A Time-To-Live (TTL) for a cache specifies the time after which the cache becomes invalid. The cache is emptied when the TTL for the cache expires. The cache is then rebuilt again or all the entries in the cache at the time it was flushed are read back into the cache. We could also specify a TTL for each entry and rewrite the entry into the cache from the store when the TTL for the entry expires.

Event notification is a better way to synchronize caches with data stores. In this mechanism, an event listener is registered with the data store. This listener tracks the changes occurring on the data store. If any entry present in the cache is changed (in the store) the entry is re-written into the cache.

The MRU algorithm
The 'Most Recently Used' technique is a simple algorithm that limits the size of the cache to a pre-defined number of entries or a pre-defined size (in memory). In this algorithm, the most recently used entry is at the top of the list and entries are removed from the end of the list.

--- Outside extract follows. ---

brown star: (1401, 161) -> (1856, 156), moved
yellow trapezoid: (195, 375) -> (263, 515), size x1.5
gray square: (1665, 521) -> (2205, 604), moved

As is obvious, we will need to maintain a record of most recent cache accesses. A cache implementing the MRU algorithm is called an MRU cache. Here is how an MRU cache operates:

  • If the cache is not full, a new object is added at the start of the list.
  • If the cache is not full and an entry is read from the cache, the entry is moved to the start of the list.
  • If the cache is full, new objects that are not in the cache are added at the start of the list after removing an entry from the end of the list.

The data structures we will use for implementing this algorithm are a HashMap and a LinkedList. The HashMap will store the cache entries and the LinkedList will be used for keeping a record of the most recent cache access. The LinkedList will store the keys for cache entries. Most recent accesses will be moved to the top of the list and entries will be removed from the end of the list. The Hashmap stores entries that are retrieved based on their key values.

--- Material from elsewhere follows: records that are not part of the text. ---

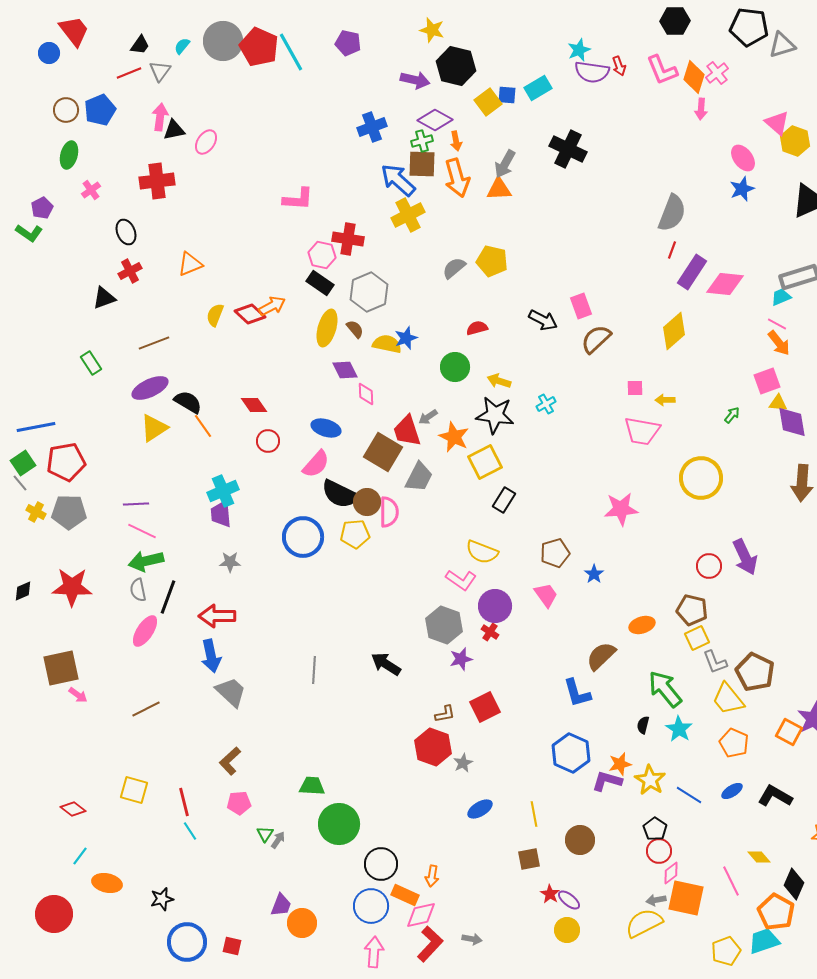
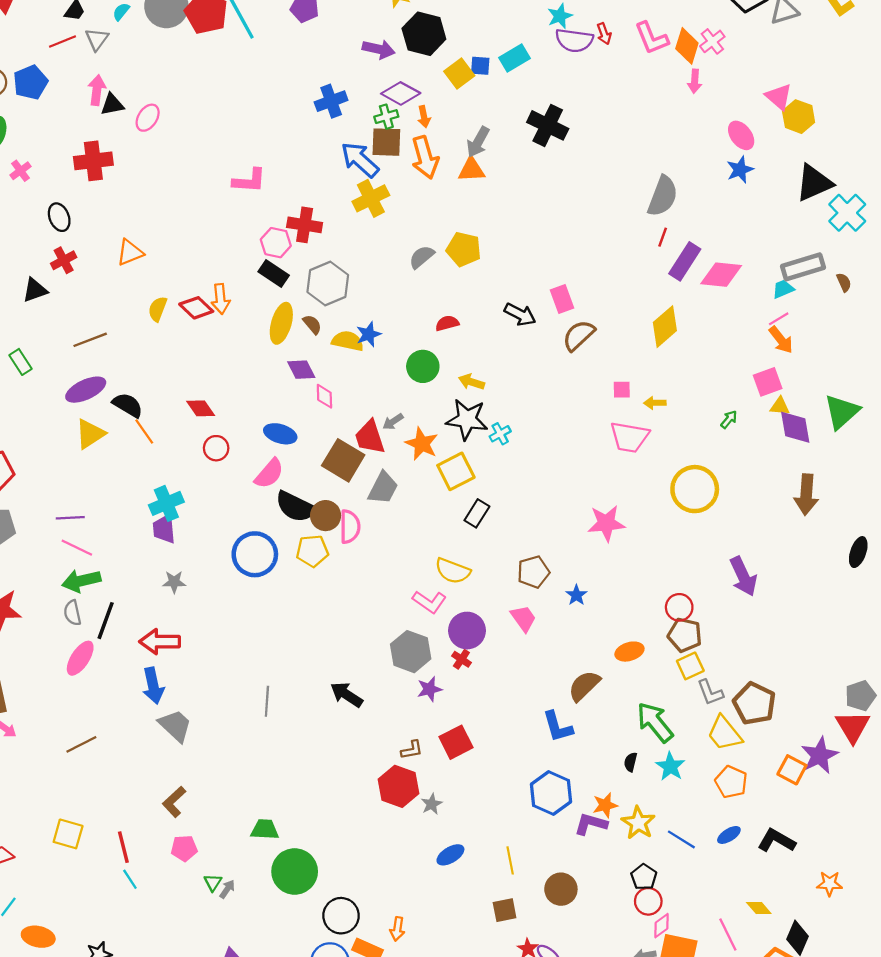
orange arrow: (272, 306) -> (221, 299), turned 112
pink line: (777, 324) -> (779, 319), turned -60
cyan cross: (546, 404) -> (500, 434), moved
red circle: (709, 566) -> (679, 607), moved

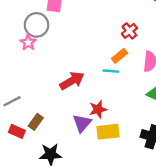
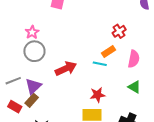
gray circle: (37, 25) -> (34, 51), moved
red star: (98, 109) -> (98, 95), moved
purple triangle: (82, 123) -> (33, 86), moved

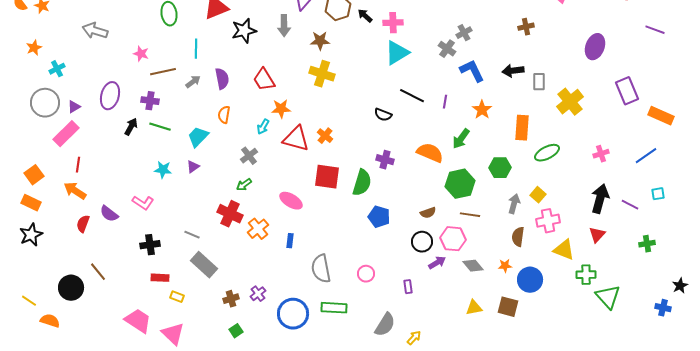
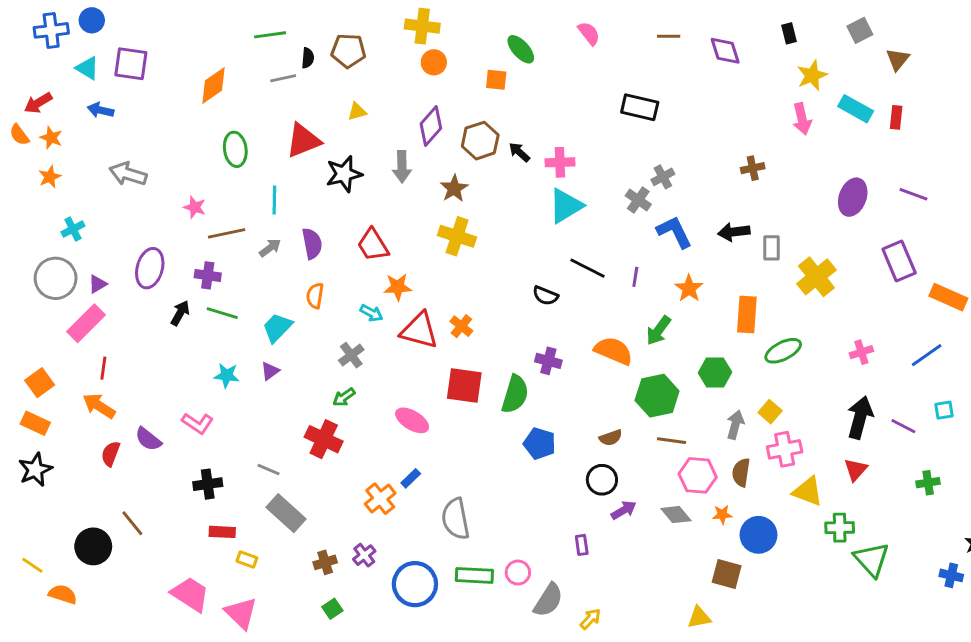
purple line: (655, 30) -> (914, 194), moved
brown star: (320, 41) -> (454, 188), turned -30
orange star: (34, 48) -> (50, 177), moved
cyan arrow: (263, 127) -> (372, 313), turned -91
orange cross: (258, 229) -> (380, 499), moved
pink hexagon: (453, 239) -> (698, 475), moved
blue rectangle: (290, 241) -> (411, 478), turned 40
pink circle: (366, 274) -> (518, 573), moved
yellow triangle: (474, 308) -> (699, 617), moved

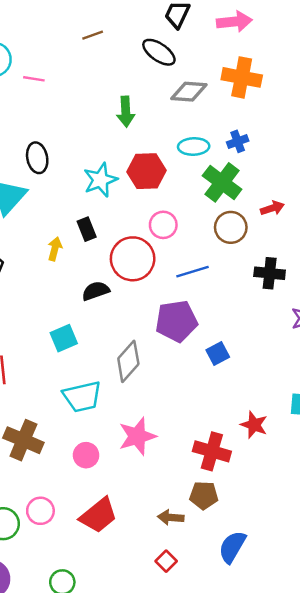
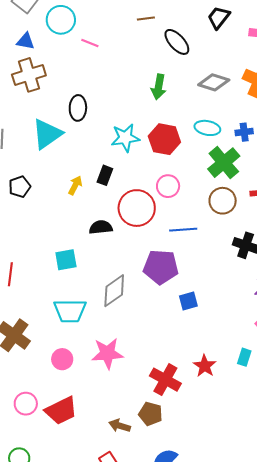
black ellipse: (159, 52) -> (177, 42), moved
black rectangle: (87, 229) -> (105, 175), turned 30
pink circle: (40, 511) -> (26, 404), moved

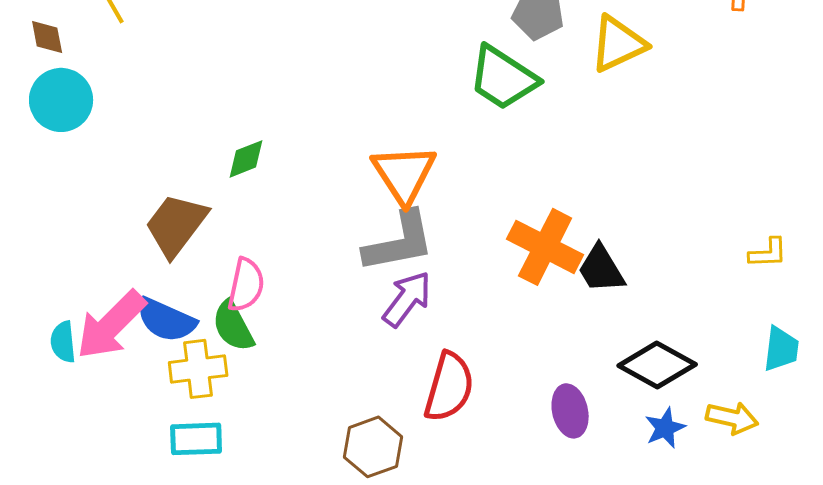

The source code for our cache is available here. In addition we also define a CacheException which is thrown whenever a cache level exception occurs.

Object Key Generation
The key generation for cache entries is a non-trivial task. We could make it trivial by just storing the entire search string as the key and searching for these strings before every data store read operation. But, this approach would take up quite a lot of memory in space and also slow down our search operations on the cache. Also, how would you handle cases in which there is not one search string, but a number of search arguments?
The method we will use is to convert the search arguments into a unique long integer and use this long integer as the key. The following code snippet shows how it can be done:

for (int i=0;i<searchArgs.length;i++)
{
	key = key + appendString(searchArgs[i]);
}
long value = getCRC32(key.getBytes());
				
The appendString() method adds a delimiter at the end of the string and appends the next search argument. getCRC32() method returns the CRC32 checksum value for the byte array. This value will be unique for every unique set of search arguments. Long integers also make for faster compare operations and are more compact in memory.

Quo Vadis
We just looked at the implementation of a very basic cache for Java applications. From here, we build more complex caching mechanisms that support TTLs and fixed sizes in memory.